Avant le départ du train, Juve n’avait pas perdu son temps, il avait fait venir le commissaire spécial de la gare et l’avait chargé de lancer deux dépêches, l’une destinée à la Sûreté du Havre et l’autre à son domestique, rue Tardieu.

Juve prescrivait dans les deux télégrammes :

Transmettez-moi tous renseignements et dépêches télégraphe restant à Bordeaux.

Le train roulait dans la nuit. Il y avait peu de voyageurs et le policier pouvait réfléchir tout à son aise aux événements, sans être troublé le moins du monde. Il ne voulut pas dormir.

« Sait-on jamais ? pensait-il. Elle a pris un train qui la conduit à Bordeaux, mais ne descendra-t-elle pas en route ? Quelqu’un, au cours du trajet, ne viendra-t-il pas la rejoindre ? »

Les appréhensions de Juve ne se justifièrent cependant point. À deux ou trois reprises, se sentant gagné par le sommeil et voulant à tout prix rester éveillé, il était allé dans le couloir pour surveiller ce qui se passait dans le compartiment de dames seules où se trouvait Alice.

La jeune M me Ricard ne semblait pas attendre quelqu’un ou se disposer à descendre avant l’arrivée à Bordeaux. Elle s’était étendue sur la banquette et sommeillait avec un calme, une tranquillité qui faisait envie à Juve. »

« Dieu qu’elle dort bien, pensait-il, et comme je voudrais pouvoir en faire autant.

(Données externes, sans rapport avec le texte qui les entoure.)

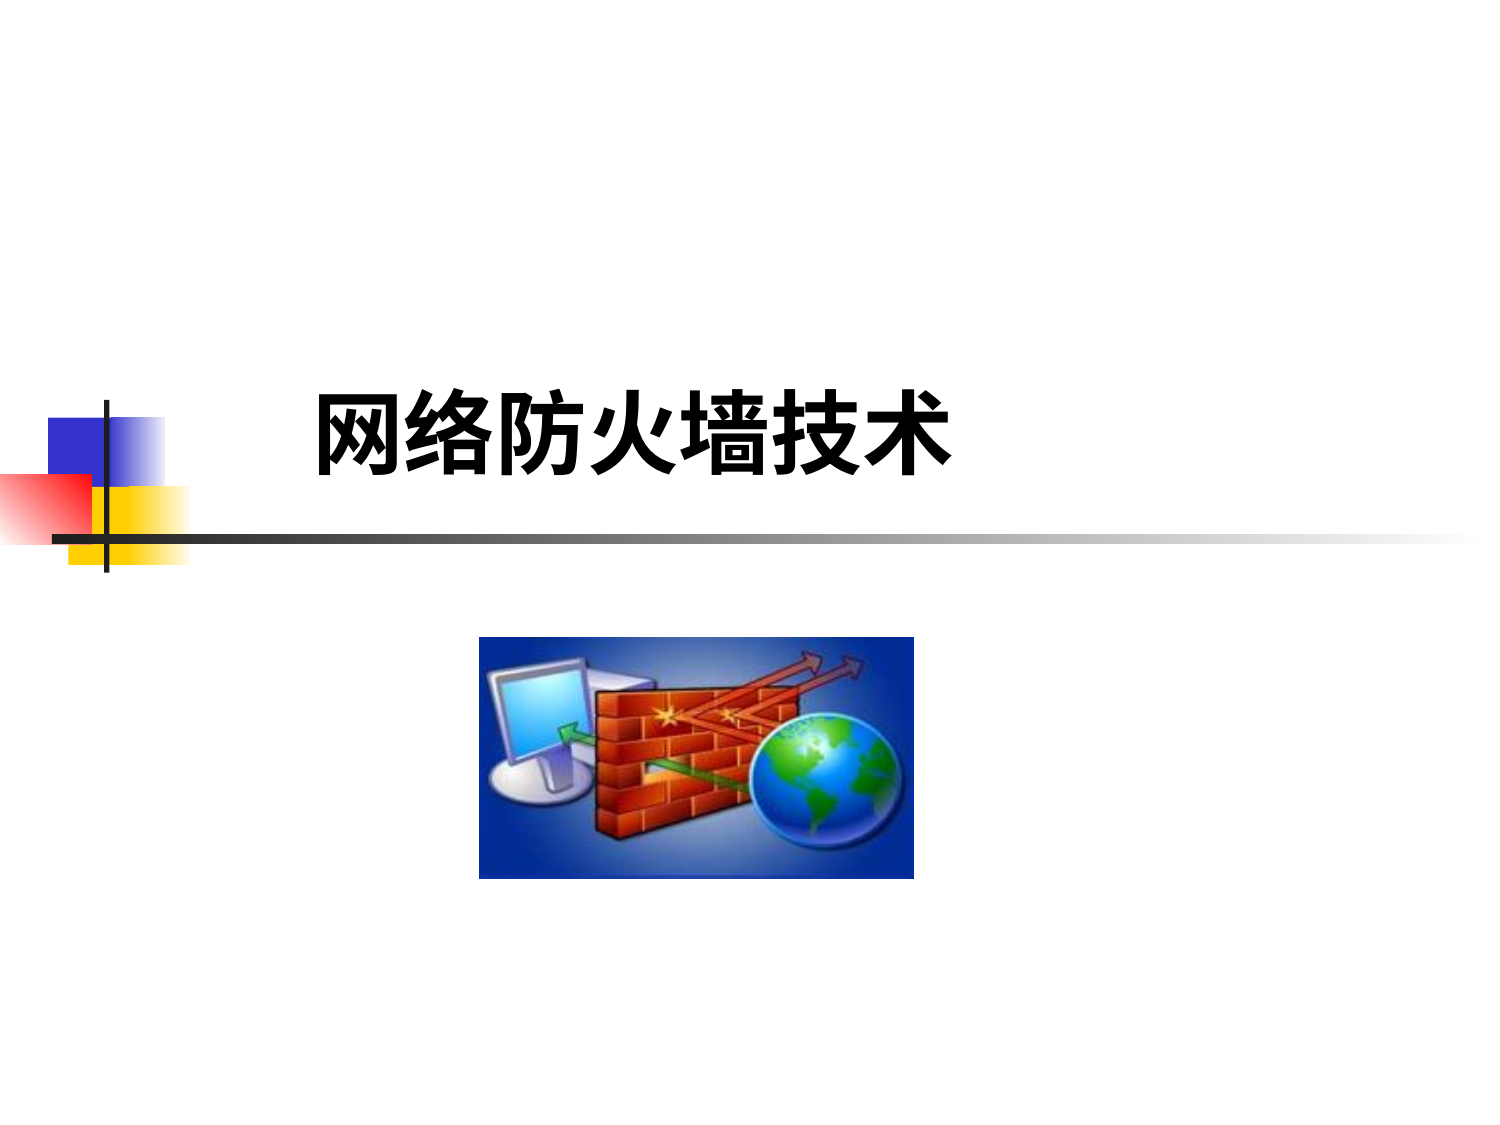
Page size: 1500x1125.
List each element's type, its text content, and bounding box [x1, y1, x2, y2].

picture [479, 637, 915, 880]
title 网络防火墙技术 [191, 305, 1401, 494]
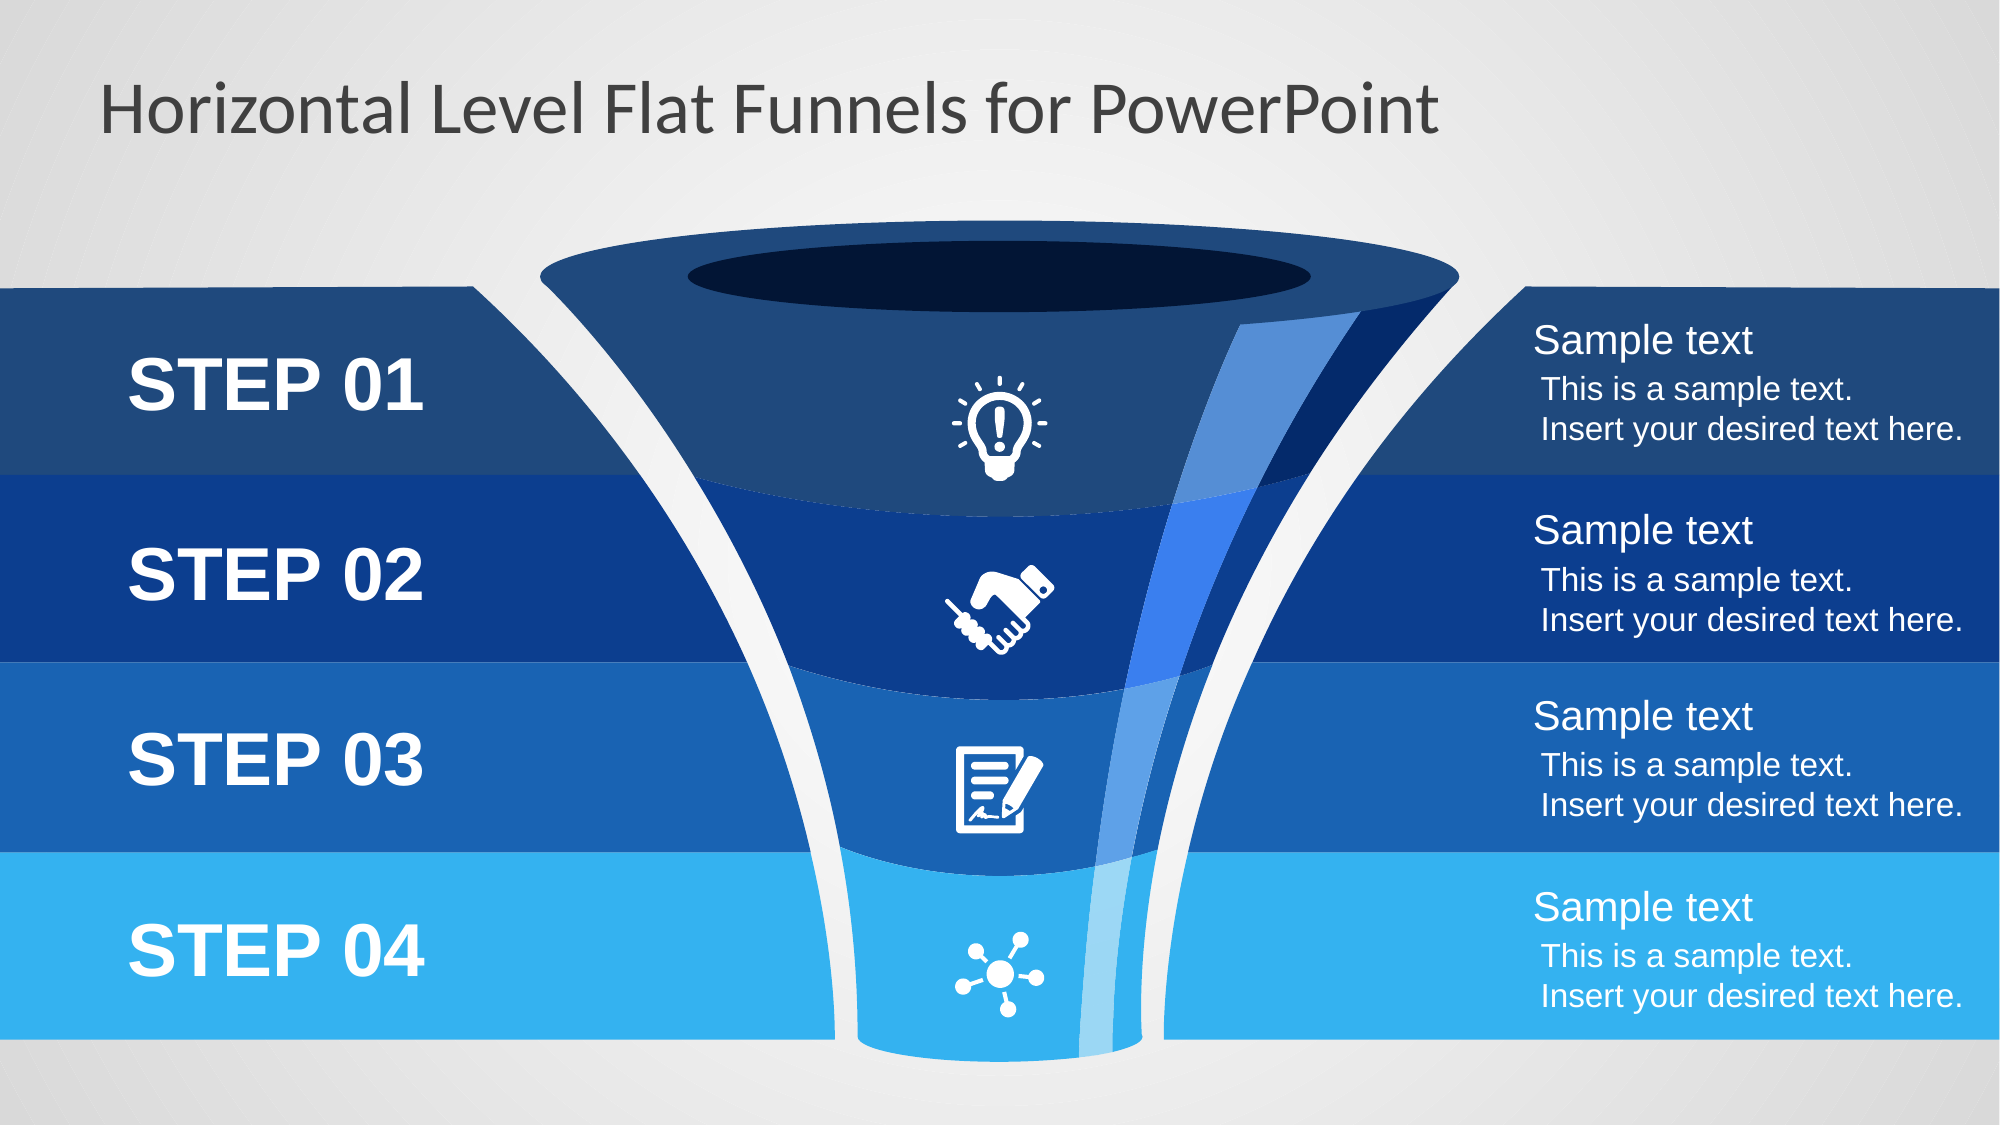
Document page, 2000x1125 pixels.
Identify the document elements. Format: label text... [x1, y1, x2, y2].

text_box [0, 662, 811, 853]
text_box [954, 931, 1045, 1018]
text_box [951, 375, 1048, 481]
text_box [1095, 676, 1180, 866]
text_box [1132, 665, 1213, 856]
text_box [1258, 288, 1452, 488]
text_box This is a sample text. Insert your desired text here. [1525, 937, 1980, 1022]
text_box Sample text [1518, 305, 1986, 371]
text_box [540, 220, 1460, 333]
text_box [0, 853, 835, 1040]
text_box [1188, 662, 2000, 853]
text_box Sample text [1518, 871, 1986, 937]
text_box [1180, 474, 1310, 676]
text_box Sample text [1518, 495, 1986, 561]
text_box [0, 474, 747, 662]
text_box [548, 288, 1239, 516]
text_box [788, 666, 1123, 876]
text_box STEP 02 [112, 517, 580, 623]
text_box [687, 240, 1311, 313]
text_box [955, 746, 1044, 834]
text_box [839, 846, 1095, 1062]
text_box [1163, 852, 2000, 1040]
text_box [694, 476, 1172, 700]
text_box This is a sample text. Insert your desired text here. [1525, 746, 1980, 831]
text_box STEP 04 [112, 894, 580, 999]
text_box [1172, 312, 1361, 503]
text_box [1124, 487, 1258, 688]
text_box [944, 564, 1055, 655]
text_box This is a sample text. Insert your desired text here. [1525, 371, 1980, 455]
text_box [1113, 849, 1158, 1052]
text_box [1359, 286, 2000, 474]
text_box STEP 03 [112, 703, 580, 809]
text_box This is a sample text. Insert your desired text here. [1525, 561, 1980, 645]
text_box [1078, 857, 1132, 1058]
text_box [0, 286, 640, 474]
text_box STEP 01 [112, 327, 580, 433]
text_box [1252, 474, 2000, 662]
title Horizontal Level Flat Funnels for PowerPoint [99, 45, 1900, 162]
text_box Sample text [1518, 681, 1986, 746]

Mais Juve était la conscience même. Pour rien au monde il ne se serait laissé aller au sommeil.

À six heures du matin, le train traversa la Gironde. Juve se secoua de la torpeur qui, malgré lui, l’avait quelque peu envahi.

— Ah ça, que va-t-il se passer ? grommela-t-il.

Et désormais, cependant, il demeurait coi dans son compartiment, prêtant l’oreille.

Alice s’était réveillée. Il l’entrevit qui passait dans le couloir, allait au lavabo, revenait à sa place, puis, quelques instants plus tard, le train entra en gare de Saint-Jean, à Bordeaux.

Juve, prudemment, laissa descendre la voyageuse, se demandant quelle allait être désormais sa décision. Alice Ricard, ayant remis son billet, ne quitta pas la gare, mais se dirigea vers le bureau de l’hôtel Terminus.

Juve la suivit des yeux de loin. Il était furieux de ne rien avoir emporté lui permettant de se grimer, de se donner une allure quelconque afin de n’être pas reconnu d’Alice Ricard.